There were some minor problems I had with the flick. Since we’re on religion, not a single man or woman of the cloth was portrayed. Nor were there any instances of prayer. I didn’t like the whole Kate Winslet situation; something just doesn’t sit right about it, though I admit it may work in the movie. And I question whether the power and the Internet would still be available six months into a global crisis such as the one portrayed. Being a film made in Hollywood, there was also the obligatory dig at capitalism.

About the disease itself, the infective ability seemed to fluctuate, depending on the circumstances, i.e., the next plot device required by the film. And how come nobody was draining Matt’s blood to find out why he’s immune? Or at least flying him to a lab with other seeming genetic lottery winners for testing!

However, two scenes made the movie for me. First, the final scene. Though it was discussed in the movie piecemeal, it was strangely satisfying to see it play out on film, how the MEV-1 is born and spreads into humanity. And the final shot, what we see Gwyneth doing, and the subtitle: DAY ONE. Still gives me goosebumps; fine cinematic technique there Mr. Soderbergh.

The penultimate scene, though, turned the flick for me. As a father of two young girls, watching the beautiful gift Matt gives his angst-ridden teenage daughter made me immediately think, “Hey, this is a movie that loves people.” Or, at least, doesn’t despise them enough to kill off the entire species.

Grade: A-minus.

Thursday, February 2, 2012

A Quick Word of Regret

Apologies – I’m exhausted.

Worked a full day, short lunch, coordinating meetings and solving problems. Left an hour early, grabbed Little One from daycare, took her to dinner, then “Family Math Night” at her elementary school. Fun, it was, playing games and learning math magic tricks. She made me proud, as she always does, and I beamed with pride as she went up to the smart board in front of 50+ parents and peers to solve a magic square. Got home, did some exercise bike and a weight workout (my latest thing), and now I’m going through our tax stuff to get ready for an appointment with H & R this Sunday. It’s a monumental task I somewhat optimistically labeled at three hours’ dedication.

So I’m pretty tired, and when I’m tired, I can’t think of much to write about.

I do have stuff to write about, though. A post on biographies, a review of Contagion. Some other stuff, too, that are just ideas bouncing round billiard-style inside my skull.

So, forgive me.
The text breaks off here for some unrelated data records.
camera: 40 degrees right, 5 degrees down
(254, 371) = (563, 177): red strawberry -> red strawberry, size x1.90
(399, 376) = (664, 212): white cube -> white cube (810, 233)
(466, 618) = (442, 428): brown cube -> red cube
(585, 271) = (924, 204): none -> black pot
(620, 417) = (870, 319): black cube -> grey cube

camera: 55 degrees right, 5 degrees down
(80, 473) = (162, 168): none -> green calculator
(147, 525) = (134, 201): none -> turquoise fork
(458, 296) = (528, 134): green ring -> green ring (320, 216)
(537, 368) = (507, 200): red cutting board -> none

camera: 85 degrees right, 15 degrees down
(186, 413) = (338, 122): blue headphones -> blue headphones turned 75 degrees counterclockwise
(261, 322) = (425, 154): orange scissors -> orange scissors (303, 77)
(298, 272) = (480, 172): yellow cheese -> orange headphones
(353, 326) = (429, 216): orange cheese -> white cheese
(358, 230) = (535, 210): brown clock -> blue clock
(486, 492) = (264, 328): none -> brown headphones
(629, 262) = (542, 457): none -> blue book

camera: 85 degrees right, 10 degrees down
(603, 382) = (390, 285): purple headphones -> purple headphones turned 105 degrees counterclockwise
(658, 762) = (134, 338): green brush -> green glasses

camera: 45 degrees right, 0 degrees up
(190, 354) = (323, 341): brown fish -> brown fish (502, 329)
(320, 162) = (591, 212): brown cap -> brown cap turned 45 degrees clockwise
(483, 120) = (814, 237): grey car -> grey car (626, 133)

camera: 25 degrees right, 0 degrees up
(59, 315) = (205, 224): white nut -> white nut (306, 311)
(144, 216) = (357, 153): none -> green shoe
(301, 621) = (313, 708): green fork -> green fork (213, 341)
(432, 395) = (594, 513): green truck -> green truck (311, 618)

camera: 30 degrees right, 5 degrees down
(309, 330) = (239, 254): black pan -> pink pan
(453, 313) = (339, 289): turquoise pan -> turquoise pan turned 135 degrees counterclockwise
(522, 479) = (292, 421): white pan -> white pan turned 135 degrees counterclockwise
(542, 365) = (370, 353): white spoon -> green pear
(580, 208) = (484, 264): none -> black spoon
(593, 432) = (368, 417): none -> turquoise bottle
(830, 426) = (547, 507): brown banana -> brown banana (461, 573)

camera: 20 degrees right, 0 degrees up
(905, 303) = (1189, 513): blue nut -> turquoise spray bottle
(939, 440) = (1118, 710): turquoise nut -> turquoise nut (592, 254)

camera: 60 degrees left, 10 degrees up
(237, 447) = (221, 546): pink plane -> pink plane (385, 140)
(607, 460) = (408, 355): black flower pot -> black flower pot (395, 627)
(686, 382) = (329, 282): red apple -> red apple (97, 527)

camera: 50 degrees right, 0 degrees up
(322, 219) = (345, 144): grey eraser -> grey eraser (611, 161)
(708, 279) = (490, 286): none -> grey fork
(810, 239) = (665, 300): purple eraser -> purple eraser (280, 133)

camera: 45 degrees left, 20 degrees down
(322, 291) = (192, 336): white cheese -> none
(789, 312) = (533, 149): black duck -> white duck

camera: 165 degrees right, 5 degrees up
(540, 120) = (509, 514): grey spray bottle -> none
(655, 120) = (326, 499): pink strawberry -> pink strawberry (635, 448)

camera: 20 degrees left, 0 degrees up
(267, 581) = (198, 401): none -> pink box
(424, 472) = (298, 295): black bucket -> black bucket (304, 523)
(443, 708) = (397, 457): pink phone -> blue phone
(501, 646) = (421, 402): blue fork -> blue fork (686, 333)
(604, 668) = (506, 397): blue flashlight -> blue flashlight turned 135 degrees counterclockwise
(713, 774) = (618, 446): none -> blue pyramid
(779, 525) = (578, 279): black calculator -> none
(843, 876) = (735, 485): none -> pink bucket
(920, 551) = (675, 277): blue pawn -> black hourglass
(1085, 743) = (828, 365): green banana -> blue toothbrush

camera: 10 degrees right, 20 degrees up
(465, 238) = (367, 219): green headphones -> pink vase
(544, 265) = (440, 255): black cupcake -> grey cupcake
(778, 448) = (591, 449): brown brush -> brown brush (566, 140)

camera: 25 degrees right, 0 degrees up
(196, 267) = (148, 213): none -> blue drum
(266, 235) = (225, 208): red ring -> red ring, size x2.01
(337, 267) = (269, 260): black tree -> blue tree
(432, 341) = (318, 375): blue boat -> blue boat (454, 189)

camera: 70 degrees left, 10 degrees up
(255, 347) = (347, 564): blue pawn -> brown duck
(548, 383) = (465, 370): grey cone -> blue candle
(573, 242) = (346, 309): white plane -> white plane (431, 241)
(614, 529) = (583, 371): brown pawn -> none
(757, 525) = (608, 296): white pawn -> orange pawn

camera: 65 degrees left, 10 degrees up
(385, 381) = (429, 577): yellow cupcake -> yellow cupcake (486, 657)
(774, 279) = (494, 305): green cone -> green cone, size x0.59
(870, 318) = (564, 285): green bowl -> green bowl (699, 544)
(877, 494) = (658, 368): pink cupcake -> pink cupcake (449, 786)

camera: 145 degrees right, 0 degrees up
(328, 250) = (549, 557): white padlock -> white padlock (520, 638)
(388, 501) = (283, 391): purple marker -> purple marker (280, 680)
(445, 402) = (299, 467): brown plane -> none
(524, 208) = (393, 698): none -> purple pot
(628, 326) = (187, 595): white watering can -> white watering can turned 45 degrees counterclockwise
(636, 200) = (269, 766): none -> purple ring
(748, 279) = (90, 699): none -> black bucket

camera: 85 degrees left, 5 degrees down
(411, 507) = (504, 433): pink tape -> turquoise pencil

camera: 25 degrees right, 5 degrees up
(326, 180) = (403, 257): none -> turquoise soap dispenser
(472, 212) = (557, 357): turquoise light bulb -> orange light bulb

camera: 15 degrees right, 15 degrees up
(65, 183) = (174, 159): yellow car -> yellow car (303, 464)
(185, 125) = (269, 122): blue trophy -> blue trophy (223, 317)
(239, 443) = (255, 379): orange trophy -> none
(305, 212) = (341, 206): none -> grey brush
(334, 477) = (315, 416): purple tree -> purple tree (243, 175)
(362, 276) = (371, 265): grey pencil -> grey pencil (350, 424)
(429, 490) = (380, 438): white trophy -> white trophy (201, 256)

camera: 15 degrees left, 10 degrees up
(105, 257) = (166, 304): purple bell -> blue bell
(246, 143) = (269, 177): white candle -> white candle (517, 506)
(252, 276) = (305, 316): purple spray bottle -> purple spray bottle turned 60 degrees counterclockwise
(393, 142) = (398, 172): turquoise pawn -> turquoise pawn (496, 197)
Please do check back tomorrow, and anytime after.

Your Faithful Friend and Servant,


Wednesday, February 1, 2012


I stand amid the roar
Of a surf-tormented shore,
And I hold within my hand
Grains of the golden sand –
How few! yet how they creep
Through my fingers to the deep,
While I weep – while I weep!
O God! can I not grasp
Them with a tighter clasp?
O God! can I not save
One from the pitiless wave?
Is all that we see or seem
But a dream within a dream?

- “A Dream Within a Dream,” by Edgar Allan Poe

Instead of struggling through dusty and mildewed ancient copies of works by Keats, Shelley, or Byron, should I not instead read through the poetry of Edgar Allan Poe? I admit – just as you, no doubt – that the name Poe does not lead one to tack on the letters t, r, and y. Yet of the half-dozen or so poems of his I’ve read (and I may have posted one or two here), I have never been disappointed. While not a technical genius, he does express a plane of metaphysical angst that I find easy to skate on. It’s not cheap and teenish or French-philosophe-ish, more (yet not) horrorish, more science fictionish, if I be forced to try to plant my finger on that pulse.

Something to put down on the index card, for my library and used book store travels this weekend.